Incredibly high RLIMIT_NOFILE results in minutes of initial connection delay

LibVNC / libvncserver

LibVNCServer/LibVNCClient are cross-platform C libraries that allow you to easily implement VNC server or client functionality in your program.

GNU General Public License v2.0

1.11k stars 485 forks source link

Incredibly high RLIMIT_NOFILE results in minutes of initial connection delay #600

Open Earlopain opened 10 months ago

Earlopain commented 10 months ago

Describe the bug On a system with and incredibly high RLIMIT_NOFILE, establishing a connection can take minutes.

To Reproduce

Start x11vnc
Increase RLIMIT_NOFILE with something like prlimit -n1073741816 -p $(pidof x11vnc)
Connect to x11vnc with a vnc client
Observe that the connection takes incredibly long to establish.

Expected Behavior The connection speed should be independent from this limit but the following code iterates through each fd instead: https://github.com/LibVNC/libvncserver/blob/784cccbb724517ee4e36d9938f93b9ee168a29e7/src/libvncserver/sockets.c#L508-L527

Through a current bug with docker/containerd systemd integration, the docker context inherits this incredibly high limit. This will eventually be fixed, but I still wanted to open an issue about this here since the limit may be set high intentionally. Here's some prior art about the same issue in fakeroot. https://bugs.debian.org/cgi-bin/bugreport.cgi?bug=920913

bk138 commented 10 months ago

Thanks for reporting! Do you have a rough idea regarding a fix?

Earlopain commented 10 months ago

This really isn't my forte, so unfortunatly no. The debian issue I linked and similar ones as well didn't do anything itself I believe but relied on this value not being set so high that it causes issues. That is what eventually will happen with the docker issue I mentioned as well.

It's entirely fair for you to just close this and leave it as is if the code is needed like that. Just having this issue here searchable would have saved me quite a few frustrating hours so perhaps some future soul can benefit from it being documented here.

RokerHRO commented 10 months ago

I'd suggest: If the RLIMIT_NOFILE is set to a pathologically high value – which is a sign that something goes wrong in the system – it should be lowered to a sensible value, e.g. 10k or 100k or the like and the program should call setrlimit() with that sane value immediately.

bk138 commented 10 months ago

Hah, I was about to write I didn't know about the original author's intentions, but the commit is in fact by a previous me 37a581089b053035357509bb5afafb8623a905d5 :thinking:

Earlopain commented 10 months ago

Hm, as far as I understand this is supposed to guard against fd exhaustion.

So, if say 10k (or some other arbitrarily high number) of unused fds were found, the chance of that seems pretty low. Would it be an alternative to bail out early if sufficient free slots were found and skip checking fds further down?
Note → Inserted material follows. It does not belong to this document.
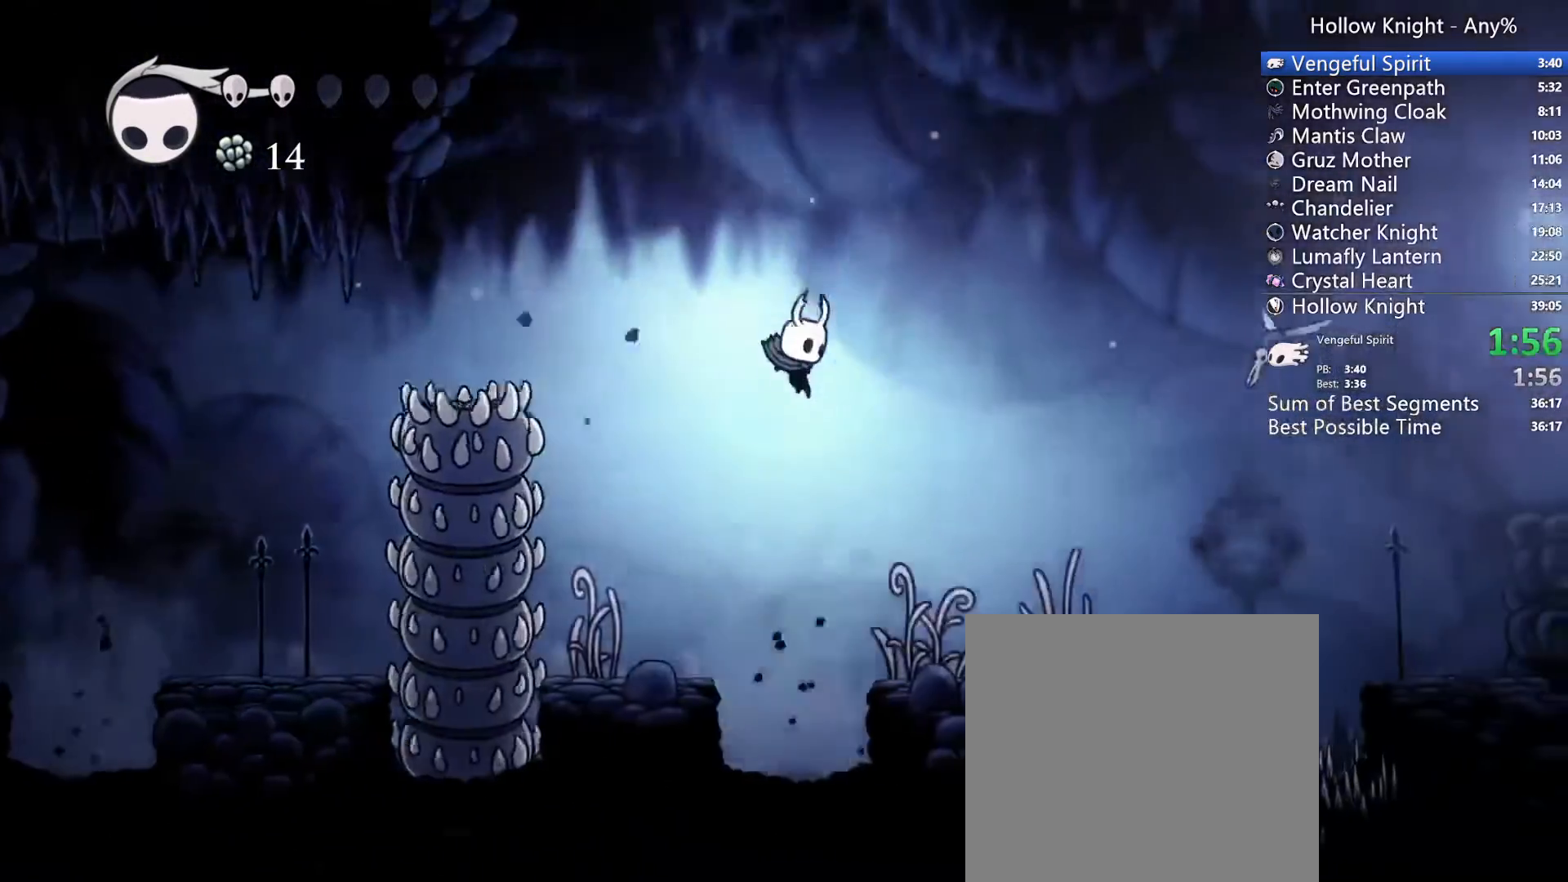
{"dt_ms": 1000, "buttons": ["X", "DPAD_RIGHT"], "left_stick": "center", "right_stick": "center"}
ethan-vanderheijden commented 2 months ago

I ran into this bug too! It turns out, if you run a process inside a Docker container, the file descriptor limit is in the millions or billions. That means millions or billions of calls to fcntl... which takes a long, long time.

This is very similar to a bug in Red Hat's Package Manager (rpm), and their solution was to avoid calling fcntl and instead count the file inside /proc/self/fd/ (see https://github.com/rpm-software-management/rpm/pull/444). This solution only works on Linux, but it is far better than checking every possible file descriptor.

I proposed my own fix in #626